Ora, como digo, quando a filosofia toma conta de uma alma – e tal é a experiência dos que amam a sabedoria – eis que a

reconforta brandamente e empreende libertá-la, demonstrando que tudo o que indaga por meio da vista não passa de ilusão, como ilusório é também o que indague através do ouvido e dos

restantes sentidos. E assim a convence a voltar-lhes costas, na medida em que o seu uso não for estritamente necessário, a

exorta a isolar-se e a concentrar em si todas as forças, a não se fiar senão dela mesma em tudo o que capte em si e por si através do pensamento, quando toma por objecto a realidade

dos seres em si mesmos. Em contrapartida, aquilo que varia ao saber das circunstâncias e que ela observa por outros meios,

não deverá de forma alguma tomá-lo por verdadeiro: é que coisas como estas pertencem ao mundo do sensível e do visível, ao passo que aquilo que a alma vê por si é do domínio

do racional e do invisível [...] (Fédon, 83 b).

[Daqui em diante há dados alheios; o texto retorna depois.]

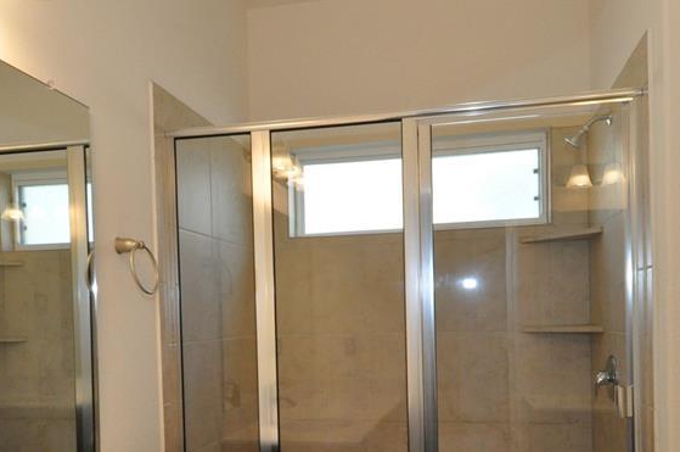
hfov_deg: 57.3
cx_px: 320
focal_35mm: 33
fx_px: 622
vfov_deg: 38.9
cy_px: 335
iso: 2000
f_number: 7.1
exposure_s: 1/200
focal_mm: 12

Assim, o filósofo se esforça em mostrar ser possível ao homem composto

de corpo e alma o conhecimento eterno e invisível, se se dedicar à atividade da

razão. Por isso, a filosofia é importante, pois ela tem como função libertar a

alma, possibilitando-a buscar aquilo que é, calando, assim, toda a violência do

corpo. Ou seja, “[...] Calando em si a violência das paixões, segue na via do

raciocínio para jamais a abandonar e contempla o que é verdadeiro, divino e

não sujeito às contingências da opinião” (Fédon, 84 a).